▶ [Exercise directions]: Reproduce everything from the line containing "现实社会中，有人使用公钥加密" down to the line containing "Mike 也有一对密钥对，一个公钥给了我，私钥自己保留。", with "数字签名" swapped for "电子签名" and nothing else altered. Return only those lines.

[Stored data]
- - - - - - -

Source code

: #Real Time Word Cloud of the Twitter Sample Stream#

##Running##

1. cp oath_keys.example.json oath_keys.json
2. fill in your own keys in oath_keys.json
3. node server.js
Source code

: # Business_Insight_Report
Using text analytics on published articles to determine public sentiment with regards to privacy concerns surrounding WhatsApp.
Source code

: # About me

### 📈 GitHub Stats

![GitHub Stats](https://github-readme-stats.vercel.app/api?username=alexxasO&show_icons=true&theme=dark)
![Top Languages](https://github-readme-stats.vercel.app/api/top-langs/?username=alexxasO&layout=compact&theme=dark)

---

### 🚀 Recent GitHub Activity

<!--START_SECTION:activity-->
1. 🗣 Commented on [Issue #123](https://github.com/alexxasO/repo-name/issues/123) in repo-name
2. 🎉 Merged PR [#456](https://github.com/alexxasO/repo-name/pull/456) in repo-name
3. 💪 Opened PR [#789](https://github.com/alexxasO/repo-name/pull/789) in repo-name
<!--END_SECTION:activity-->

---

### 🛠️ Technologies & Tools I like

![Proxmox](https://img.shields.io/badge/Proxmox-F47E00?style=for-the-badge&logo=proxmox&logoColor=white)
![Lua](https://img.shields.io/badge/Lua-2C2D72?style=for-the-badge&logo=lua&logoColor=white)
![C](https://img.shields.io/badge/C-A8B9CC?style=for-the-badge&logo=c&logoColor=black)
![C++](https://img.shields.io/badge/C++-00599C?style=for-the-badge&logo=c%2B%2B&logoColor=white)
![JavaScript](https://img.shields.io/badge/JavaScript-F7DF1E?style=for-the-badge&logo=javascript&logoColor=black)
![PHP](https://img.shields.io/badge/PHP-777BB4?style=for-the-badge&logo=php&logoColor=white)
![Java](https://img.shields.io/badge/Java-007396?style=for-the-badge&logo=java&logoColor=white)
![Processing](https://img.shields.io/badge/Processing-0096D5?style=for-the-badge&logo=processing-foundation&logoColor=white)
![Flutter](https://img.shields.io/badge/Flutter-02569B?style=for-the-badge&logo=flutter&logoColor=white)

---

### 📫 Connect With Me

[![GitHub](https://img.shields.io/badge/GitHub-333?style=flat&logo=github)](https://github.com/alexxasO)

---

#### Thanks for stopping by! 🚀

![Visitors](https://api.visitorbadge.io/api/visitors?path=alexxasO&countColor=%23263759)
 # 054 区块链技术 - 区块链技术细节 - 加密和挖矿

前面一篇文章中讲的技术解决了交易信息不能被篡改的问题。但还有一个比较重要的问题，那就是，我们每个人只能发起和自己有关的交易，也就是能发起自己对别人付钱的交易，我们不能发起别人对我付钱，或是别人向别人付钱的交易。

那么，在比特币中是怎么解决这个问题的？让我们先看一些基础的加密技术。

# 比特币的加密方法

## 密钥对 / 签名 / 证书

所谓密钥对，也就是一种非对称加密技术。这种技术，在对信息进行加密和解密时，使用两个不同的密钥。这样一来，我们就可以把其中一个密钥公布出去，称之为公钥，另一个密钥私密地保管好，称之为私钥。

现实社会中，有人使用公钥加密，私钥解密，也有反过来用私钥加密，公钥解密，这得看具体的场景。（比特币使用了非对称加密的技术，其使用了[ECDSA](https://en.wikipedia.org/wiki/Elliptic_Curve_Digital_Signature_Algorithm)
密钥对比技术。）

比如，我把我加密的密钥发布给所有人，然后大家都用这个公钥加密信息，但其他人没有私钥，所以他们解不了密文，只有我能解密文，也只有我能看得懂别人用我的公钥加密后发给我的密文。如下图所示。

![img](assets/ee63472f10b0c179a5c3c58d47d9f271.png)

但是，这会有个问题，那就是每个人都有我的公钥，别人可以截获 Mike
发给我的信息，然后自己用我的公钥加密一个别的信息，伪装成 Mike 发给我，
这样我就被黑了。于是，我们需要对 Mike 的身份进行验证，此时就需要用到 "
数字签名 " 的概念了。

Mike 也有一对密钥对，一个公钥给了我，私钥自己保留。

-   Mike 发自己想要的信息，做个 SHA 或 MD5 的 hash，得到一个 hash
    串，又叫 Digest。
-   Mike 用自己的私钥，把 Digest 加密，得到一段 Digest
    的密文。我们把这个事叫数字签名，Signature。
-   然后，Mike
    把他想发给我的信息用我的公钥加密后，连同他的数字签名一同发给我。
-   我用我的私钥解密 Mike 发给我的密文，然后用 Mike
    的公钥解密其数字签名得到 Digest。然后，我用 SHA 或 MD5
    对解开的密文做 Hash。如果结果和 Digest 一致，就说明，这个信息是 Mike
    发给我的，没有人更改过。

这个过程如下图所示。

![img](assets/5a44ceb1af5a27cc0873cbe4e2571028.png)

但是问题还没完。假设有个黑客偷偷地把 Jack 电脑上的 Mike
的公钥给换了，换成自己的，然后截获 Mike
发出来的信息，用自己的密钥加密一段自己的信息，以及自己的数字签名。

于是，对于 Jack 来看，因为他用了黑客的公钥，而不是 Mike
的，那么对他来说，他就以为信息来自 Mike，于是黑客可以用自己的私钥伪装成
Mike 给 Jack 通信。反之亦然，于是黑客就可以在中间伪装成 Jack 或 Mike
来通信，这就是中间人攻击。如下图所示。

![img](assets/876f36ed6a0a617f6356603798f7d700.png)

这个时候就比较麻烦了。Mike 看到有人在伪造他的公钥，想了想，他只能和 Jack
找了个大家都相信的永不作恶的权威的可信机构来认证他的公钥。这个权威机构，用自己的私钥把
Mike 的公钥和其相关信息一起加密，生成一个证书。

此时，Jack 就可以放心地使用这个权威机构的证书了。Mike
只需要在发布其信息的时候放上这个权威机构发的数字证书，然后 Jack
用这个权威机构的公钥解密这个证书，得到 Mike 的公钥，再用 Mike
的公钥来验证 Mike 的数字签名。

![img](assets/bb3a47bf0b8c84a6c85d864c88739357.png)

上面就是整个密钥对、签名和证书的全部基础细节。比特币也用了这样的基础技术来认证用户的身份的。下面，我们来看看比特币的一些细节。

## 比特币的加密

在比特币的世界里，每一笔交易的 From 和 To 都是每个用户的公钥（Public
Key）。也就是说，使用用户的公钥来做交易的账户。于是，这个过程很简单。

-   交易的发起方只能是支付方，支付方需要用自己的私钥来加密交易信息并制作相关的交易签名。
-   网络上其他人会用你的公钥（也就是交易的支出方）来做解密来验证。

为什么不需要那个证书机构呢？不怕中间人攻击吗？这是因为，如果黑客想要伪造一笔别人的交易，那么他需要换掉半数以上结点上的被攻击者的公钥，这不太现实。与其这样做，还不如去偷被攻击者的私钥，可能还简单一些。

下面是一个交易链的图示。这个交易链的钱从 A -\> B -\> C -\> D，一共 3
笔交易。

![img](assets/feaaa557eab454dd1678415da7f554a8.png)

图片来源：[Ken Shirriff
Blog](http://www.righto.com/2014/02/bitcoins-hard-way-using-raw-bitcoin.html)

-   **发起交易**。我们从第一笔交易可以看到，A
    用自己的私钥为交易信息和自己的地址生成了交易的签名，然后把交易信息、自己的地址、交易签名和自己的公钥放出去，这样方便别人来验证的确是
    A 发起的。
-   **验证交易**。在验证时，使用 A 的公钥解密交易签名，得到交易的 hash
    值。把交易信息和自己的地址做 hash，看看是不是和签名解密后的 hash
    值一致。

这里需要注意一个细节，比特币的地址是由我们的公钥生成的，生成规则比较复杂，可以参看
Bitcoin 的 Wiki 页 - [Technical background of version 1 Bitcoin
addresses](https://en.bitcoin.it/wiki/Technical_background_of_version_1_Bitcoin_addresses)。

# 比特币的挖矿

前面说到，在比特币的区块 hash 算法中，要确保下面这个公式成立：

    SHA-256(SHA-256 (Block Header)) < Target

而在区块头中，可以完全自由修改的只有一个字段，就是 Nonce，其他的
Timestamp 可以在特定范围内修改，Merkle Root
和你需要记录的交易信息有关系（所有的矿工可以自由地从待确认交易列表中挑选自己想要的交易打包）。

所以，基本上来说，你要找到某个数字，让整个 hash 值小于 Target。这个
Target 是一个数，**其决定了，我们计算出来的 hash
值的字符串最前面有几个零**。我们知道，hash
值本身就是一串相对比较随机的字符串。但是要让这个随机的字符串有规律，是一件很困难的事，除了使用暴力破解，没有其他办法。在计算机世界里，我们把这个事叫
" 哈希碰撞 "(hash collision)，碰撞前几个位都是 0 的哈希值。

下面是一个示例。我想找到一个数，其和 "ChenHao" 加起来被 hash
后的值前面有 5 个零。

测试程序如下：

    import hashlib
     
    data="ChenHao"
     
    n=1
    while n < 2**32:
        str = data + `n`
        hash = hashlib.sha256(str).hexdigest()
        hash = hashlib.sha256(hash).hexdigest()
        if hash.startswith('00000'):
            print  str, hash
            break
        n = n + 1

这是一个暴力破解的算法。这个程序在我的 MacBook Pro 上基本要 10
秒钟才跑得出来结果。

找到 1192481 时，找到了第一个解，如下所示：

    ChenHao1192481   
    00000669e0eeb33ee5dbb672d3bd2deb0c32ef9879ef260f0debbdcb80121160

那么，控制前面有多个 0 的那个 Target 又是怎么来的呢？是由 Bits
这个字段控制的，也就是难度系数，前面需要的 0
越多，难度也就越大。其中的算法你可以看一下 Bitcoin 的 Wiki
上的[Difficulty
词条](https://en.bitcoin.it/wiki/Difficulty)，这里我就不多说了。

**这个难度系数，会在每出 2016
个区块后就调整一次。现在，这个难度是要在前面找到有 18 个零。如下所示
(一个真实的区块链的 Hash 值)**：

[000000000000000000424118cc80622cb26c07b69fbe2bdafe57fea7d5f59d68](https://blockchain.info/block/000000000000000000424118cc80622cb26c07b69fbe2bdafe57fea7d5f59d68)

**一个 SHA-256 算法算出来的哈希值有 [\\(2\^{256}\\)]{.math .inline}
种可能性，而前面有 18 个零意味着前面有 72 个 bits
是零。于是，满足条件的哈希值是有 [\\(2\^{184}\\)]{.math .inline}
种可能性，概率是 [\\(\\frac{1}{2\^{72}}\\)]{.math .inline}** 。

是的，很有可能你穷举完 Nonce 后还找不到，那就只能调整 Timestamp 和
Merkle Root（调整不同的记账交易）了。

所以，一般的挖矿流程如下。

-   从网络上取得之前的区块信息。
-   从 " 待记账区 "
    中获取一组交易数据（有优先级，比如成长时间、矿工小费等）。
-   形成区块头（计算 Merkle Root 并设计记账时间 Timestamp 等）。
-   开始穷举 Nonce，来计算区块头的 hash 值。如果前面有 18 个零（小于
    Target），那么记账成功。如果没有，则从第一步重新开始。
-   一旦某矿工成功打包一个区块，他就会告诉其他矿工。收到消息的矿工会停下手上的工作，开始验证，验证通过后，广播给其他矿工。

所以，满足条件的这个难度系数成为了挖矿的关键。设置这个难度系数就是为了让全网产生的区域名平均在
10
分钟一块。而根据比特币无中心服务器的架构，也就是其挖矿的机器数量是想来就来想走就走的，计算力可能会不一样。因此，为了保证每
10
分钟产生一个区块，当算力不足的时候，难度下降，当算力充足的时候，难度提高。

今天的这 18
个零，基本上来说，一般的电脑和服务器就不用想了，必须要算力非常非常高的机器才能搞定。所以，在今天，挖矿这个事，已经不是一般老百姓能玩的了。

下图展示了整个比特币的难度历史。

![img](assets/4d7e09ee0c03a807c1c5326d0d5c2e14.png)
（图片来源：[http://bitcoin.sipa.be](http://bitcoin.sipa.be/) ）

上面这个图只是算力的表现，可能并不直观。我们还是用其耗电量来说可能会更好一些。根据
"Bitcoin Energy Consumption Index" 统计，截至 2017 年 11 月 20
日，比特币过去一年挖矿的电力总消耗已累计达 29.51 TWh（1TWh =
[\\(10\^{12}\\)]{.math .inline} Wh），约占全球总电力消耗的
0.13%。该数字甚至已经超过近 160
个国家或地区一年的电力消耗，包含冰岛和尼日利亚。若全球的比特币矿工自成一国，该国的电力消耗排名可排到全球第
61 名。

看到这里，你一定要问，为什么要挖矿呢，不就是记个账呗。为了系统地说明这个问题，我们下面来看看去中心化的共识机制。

- - - - - - -

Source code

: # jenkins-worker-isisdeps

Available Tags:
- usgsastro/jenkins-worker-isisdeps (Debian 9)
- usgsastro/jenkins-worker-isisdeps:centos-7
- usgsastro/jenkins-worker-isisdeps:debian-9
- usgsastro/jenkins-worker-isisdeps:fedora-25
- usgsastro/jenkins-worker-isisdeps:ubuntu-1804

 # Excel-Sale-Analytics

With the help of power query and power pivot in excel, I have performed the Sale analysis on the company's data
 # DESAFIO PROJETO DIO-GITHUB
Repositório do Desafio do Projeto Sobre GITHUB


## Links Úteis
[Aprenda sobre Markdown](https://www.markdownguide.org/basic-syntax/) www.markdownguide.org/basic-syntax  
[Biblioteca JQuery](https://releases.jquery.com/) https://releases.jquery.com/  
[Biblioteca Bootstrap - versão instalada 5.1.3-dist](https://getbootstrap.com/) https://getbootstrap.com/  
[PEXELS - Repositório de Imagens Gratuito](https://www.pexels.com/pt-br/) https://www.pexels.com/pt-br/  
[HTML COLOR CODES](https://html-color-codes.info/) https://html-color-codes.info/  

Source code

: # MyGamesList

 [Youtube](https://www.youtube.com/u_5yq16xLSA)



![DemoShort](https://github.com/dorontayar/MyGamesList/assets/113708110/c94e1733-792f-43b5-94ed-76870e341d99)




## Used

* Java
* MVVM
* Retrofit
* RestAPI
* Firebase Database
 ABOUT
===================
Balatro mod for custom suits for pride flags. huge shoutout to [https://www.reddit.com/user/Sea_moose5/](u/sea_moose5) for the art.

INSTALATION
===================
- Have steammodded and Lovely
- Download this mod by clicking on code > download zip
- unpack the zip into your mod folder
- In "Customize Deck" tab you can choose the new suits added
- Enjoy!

- - - - - - -

▶ [Solution to this exercise]:
现实社会中，有人使用公钥加密，私钥解密，也有反过来用私钥加密，公钥解密，这得看具体的场景。（比特币使用了非对称加密的技术，其使用了[ECDSA](https://en.wikipedia.org/wiki/Elliptic_Curve_Digital_Signature_Algorithm)
密钥对比技术。）

比如，我把我加密的密钥发布给所有人，然后大家都用这个公钥加密信息，但其他人没有私钥，所以他们解不了密文，只有我能解密文，也只有我能看得懂别人用我的公钥加密后发给我的密文。如下图所示。

![img](assets/ee63472f10b0c179a5c3c58d47d9f271.png)

但是，这会有个问题，那就是每个人都有我的公钥，别人可以截获 Mike
发给我的信息，然后自己用我的公钥加密一个别的信息，伪装成 Mike 发给我，
这样我就被黑了。于是，我们需要对 Mike 的身份进行验证，此时就需要用到 "
电子签名 " 的概念了。

Mike 也有一对密钥对，一个公钥给了我，私钥自己保留。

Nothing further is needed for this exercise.